Monitoring memory trends rather than point-in-time snapshots

A single memory reading reveals little about whether usage is stable, growing toward a limit, or fluctuating with expected workload patterns; tracking memory usage as a time series surfaces the difference between healthy, plateauing usage and a slow, continuous climb characteristic of a memory leak:

container_memory_usage_bytes{name="my-api"}

A memory usage graph that climbs steadily over hours or days without ever plateauing, even under roughly steady request volume, is a strong, early signal of a leak worth investigating well before it results in an actual OOM kill.

Common mistakes

  • Interpreting the total memory figure from docker stats as entirely application-allocated memory, without accounting for the often substantial page cache component included in that total.
  • Setting no explicit memory limit at all, leaving a container free to consume host memory without any boundary until it affects every other process on the host.
  • Not checking the OOMKilled flag after an unexpected restart, missing a clear, direct signal that memory exhaustion specifically was the cause.
  • Running a language runtime that does not automatically respect container memory limits without explicitly configuring it to do so, leading to confusing OOM kills that contradict the application's own internal memory reporting.
  • Reacting to a single memory snapshot rather than reviewing the trend over time, missing the distinction between a legitimate, plateauing working set and a continuously growing leak.

Container memory usage is accurately understood only by distinguishing reclaimable page cache from genuine application allocation, checking the OOMKilled flag directly when investigating unexpected restarts, and tracking trends over time rather than relying on isolated snapshots, since each of these distinctions changes what the right response to a given memory reading actually is.

Work task A — Decide whether each statement below agrees with the text on monitoring container memory, and answer yes or no for each, quoting the deciding words of the text. (i) A memory graph that keeps climbing under roughly steady request volume is an early sign of a leak. (ii) The total memory figure from docker stats can be read as entirely application-allocated memory. (iii) Leaving a container with no explicit memory limit is listed as a mistake.
Work task B — In the rows below, copy out only the lines beginning at the one with "Хлеб ржано-пшеничный" and running through the end of the rows, leaving out the pictures.

Extracted data —

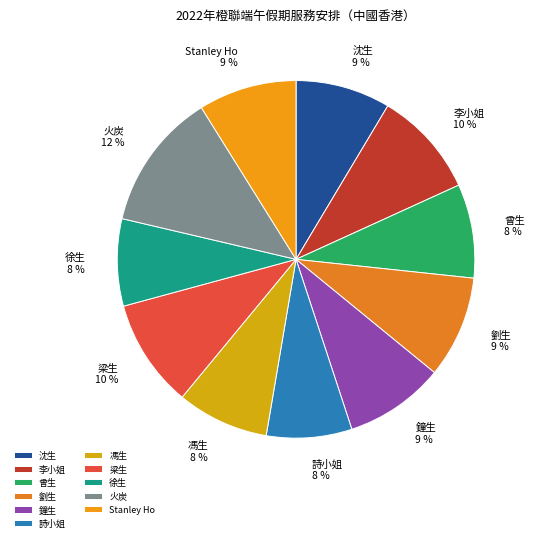

Which has a higher value, 馮生 or 鐘生?

鐘生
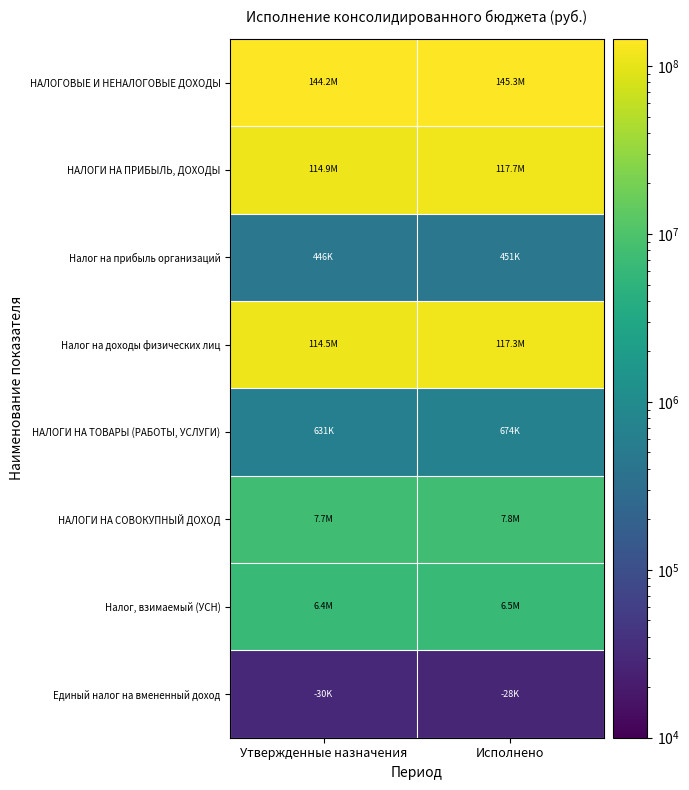

At which category is the sum across all series the highest?

Исполнено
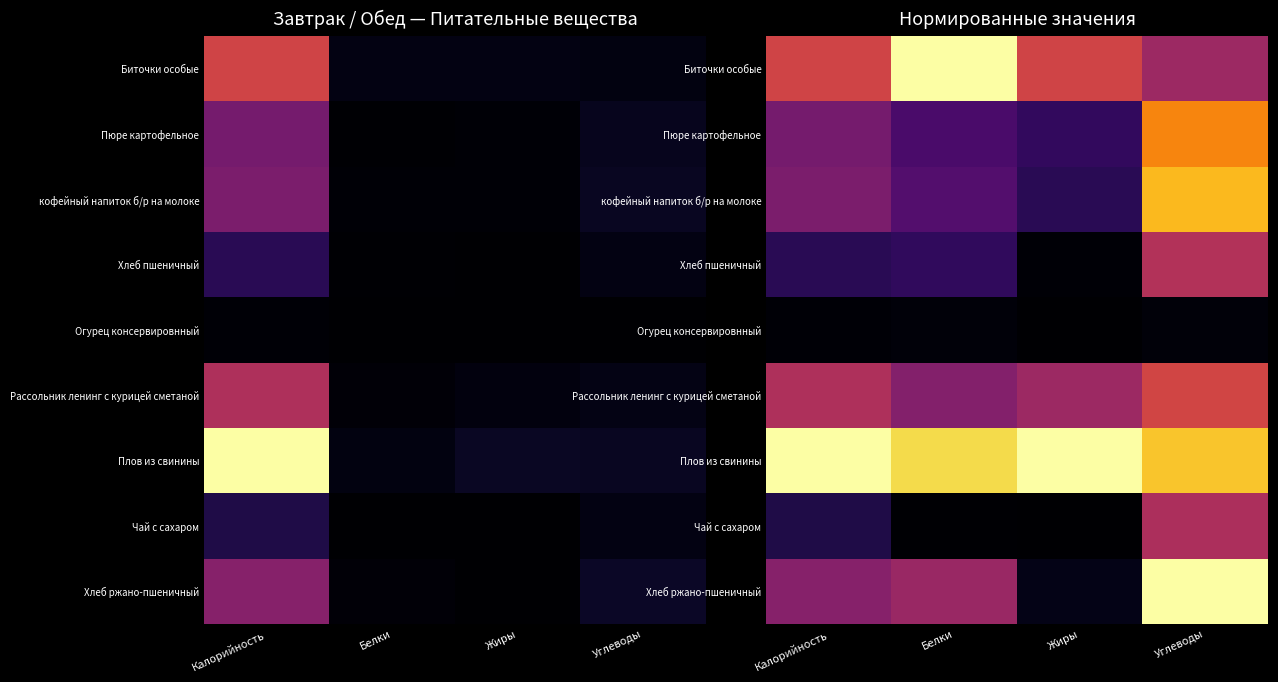

Which series changed the most between Калорийность and Жиры?

Хлеб ржано-пшеничный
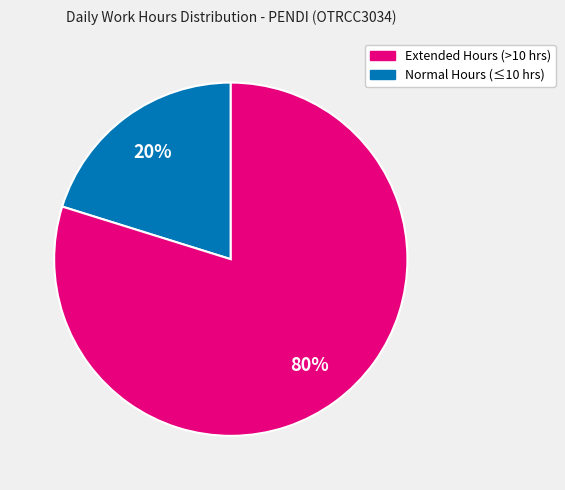

To the nearest percent, what is the average slice percentage?

50%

Written solution A —
(i) Yes: "A memory usage graph that climbs steadily over hours or days without ever plateauing, even under roughly steady request volume, is a strong, early signal of a leak worth investigating well before it results in an actual OOM kill."
(ii) No: "Interpreting the total memory figure from docker stats as entirely application-allocated memory, without accounting for the often substantial page cache component included in that total."
(iii) Yes: "Setting no explicit memory limit at all, leaving a container free to consume host memory without any boundary until it affects every other process on the host."

Written solution B —
Хлеб ржано-пшеничный

To the nearest percent, what is the average slice percentage?

50%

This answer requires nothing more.